- [EXTRACT TO READ]:
****
SkillHub

midos-memory-cascade

v1.0.0

Auto-escalating multi-tier memory search that cascades from in-memory cache through SQLite, grep, and LanceDB vector search to find the best answer with minimal latency.

Sourced from ClawHub, Authored by msruruguay

Installation

Please help me install the skill `midos-memory-cascade` from SkillHub official store. npx skills add msruruguay/midos-memory-cascade

MidOS Memory Cascade

A self-tuning, auto-escalating search engine that tries each memory tier from fastest to slowest, stopping as soon as it finds a high-confidence answer.
****
- [EXCERPTED RECORDS]:

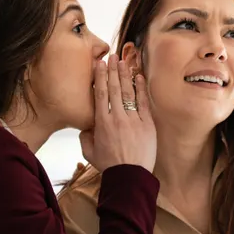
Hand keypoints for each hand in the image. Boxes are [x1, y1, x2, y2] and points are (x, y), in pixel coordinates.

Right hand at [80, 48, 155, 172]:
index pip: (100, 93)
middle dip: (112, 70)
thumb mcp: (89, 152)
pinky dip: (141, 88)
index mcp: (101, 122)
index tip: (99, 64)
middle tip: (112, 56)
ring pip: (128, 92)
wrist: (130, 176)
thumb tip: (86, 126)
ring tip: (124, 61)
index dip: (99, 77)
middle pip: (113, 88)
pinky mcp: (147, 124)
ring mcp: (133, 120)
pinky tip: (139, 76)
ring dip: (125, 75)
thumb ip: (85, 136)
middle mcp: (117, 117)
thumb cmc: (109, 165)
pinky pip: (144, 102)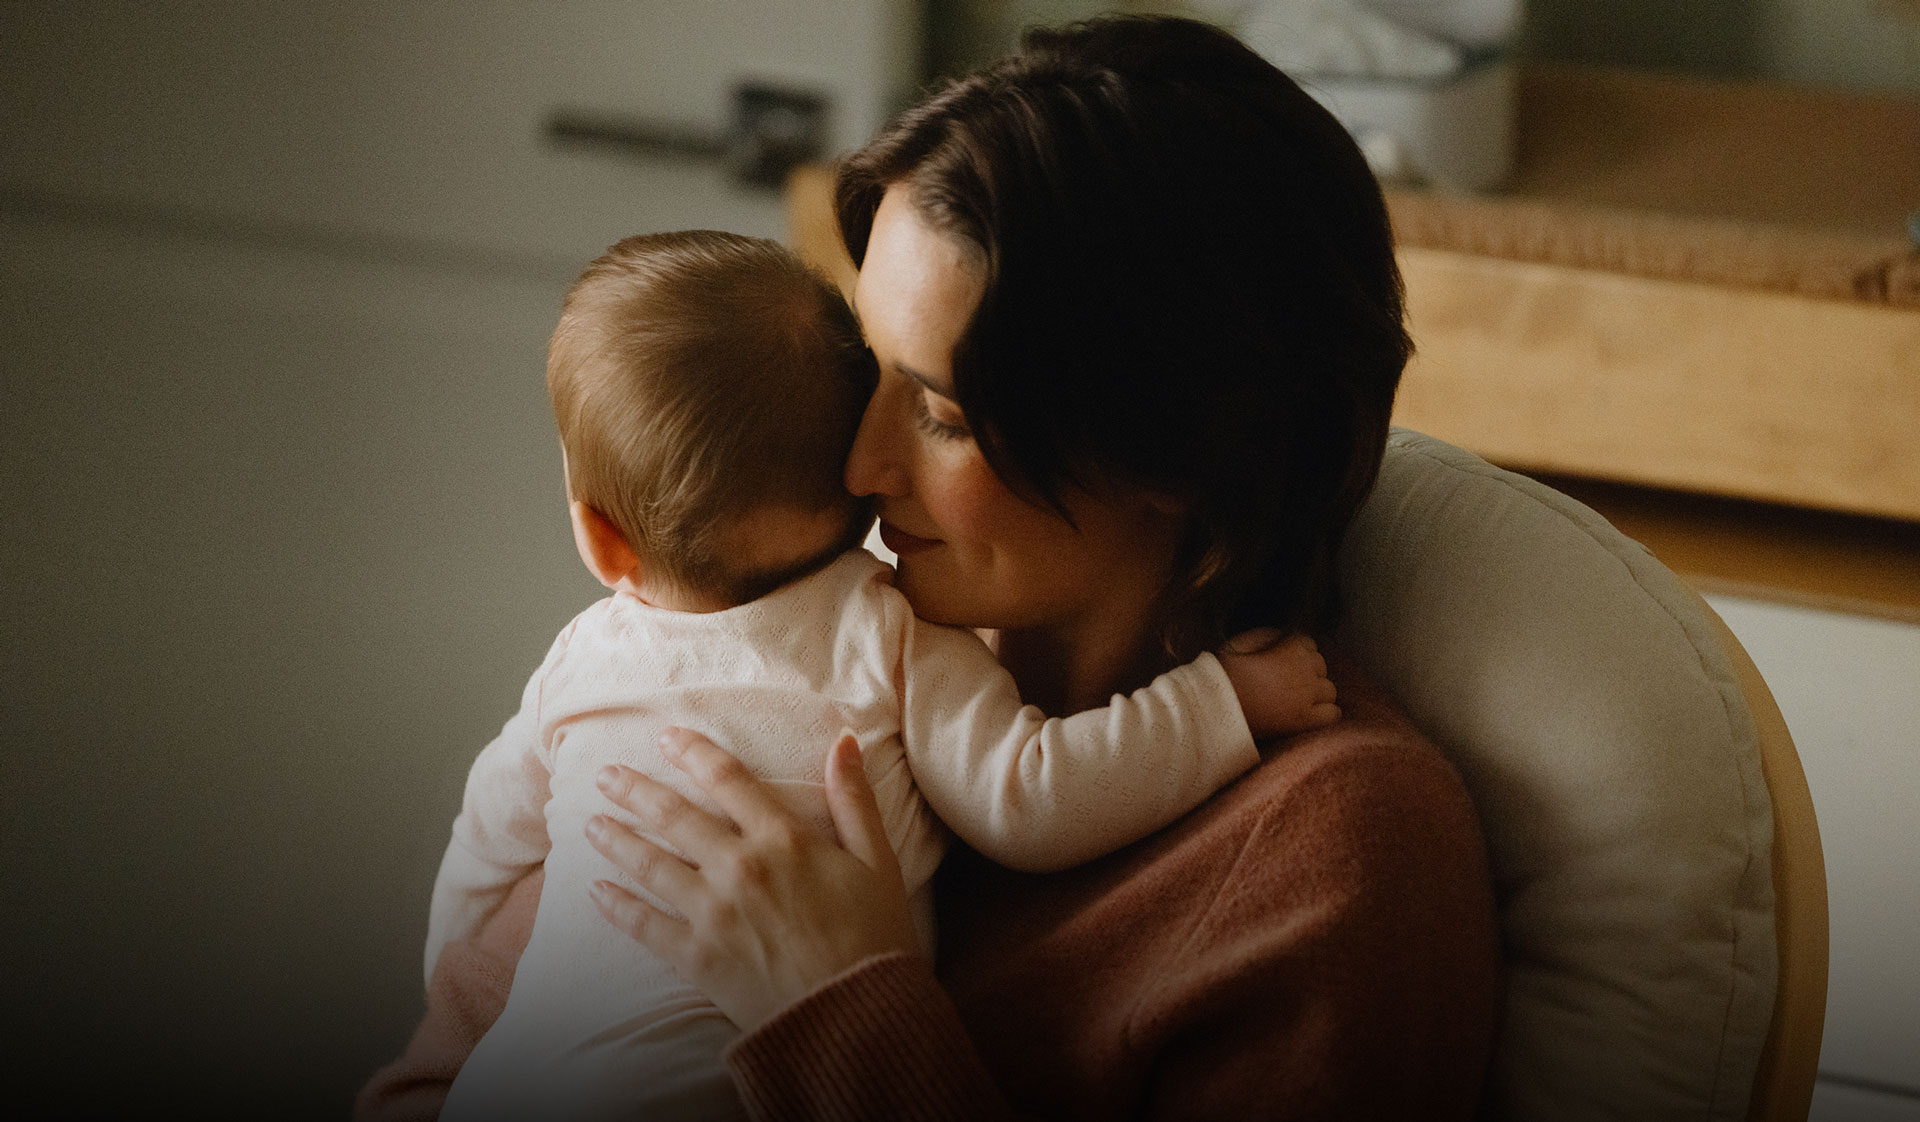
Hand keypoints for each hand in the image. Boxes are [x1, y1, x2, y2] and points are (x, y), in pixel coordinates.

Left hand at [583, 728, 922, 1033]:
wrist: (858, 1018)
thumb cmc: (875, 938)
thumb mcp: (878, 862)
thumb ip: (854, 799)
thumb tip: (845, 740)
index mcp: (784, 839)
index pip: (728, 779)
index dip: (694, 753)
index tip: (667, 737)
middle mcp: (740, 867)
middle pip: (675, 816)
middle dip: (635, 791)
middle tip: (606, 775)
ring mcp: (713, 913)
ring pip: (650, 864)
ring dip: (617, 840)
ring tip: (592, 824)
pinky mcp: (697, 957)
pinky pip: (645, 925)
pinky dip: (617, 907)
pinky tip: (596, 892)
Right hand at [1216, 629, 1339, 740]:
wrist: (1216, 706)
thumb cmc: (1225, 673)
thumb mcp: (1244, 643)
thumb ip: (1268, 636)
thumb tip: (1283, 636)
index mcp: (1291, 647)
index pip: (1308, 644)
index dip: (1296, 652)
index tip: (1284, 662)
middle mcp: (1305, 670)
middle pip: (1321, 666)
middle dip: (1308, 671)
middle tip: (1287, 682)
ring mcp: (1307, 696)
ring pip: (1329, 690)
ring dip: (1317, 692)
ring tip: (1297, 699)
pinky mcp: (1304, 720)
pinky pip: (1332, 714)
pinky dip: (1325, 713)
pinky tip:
****
- [PROMPT A]:
Answer these questions about the MidOS Memory Cascade page.
(i) What version number does the page list?
(ii) Which website is the skill sourced from?
(iii) According to the last sentence, when does the search engine stop trying tiers?
- [PROMPT B]: Rewrite the paragraph of the MidOS Memory Cascade page that begins "Auto-escalating multi-tier memory search" as a bulleted list.

- [RESPONSE A]:
(i) v1.0.0
(ii) ClawHub
(iii) As soon as it finds a high-confidence answer.

- [RESPONSE B]:
- Multi-tier memory search that escalates automatically
- Cascades through an in-memory cache, SQLite, grep, and LanceDB vector search, in that order
- Aims to find the best answer with minimal latency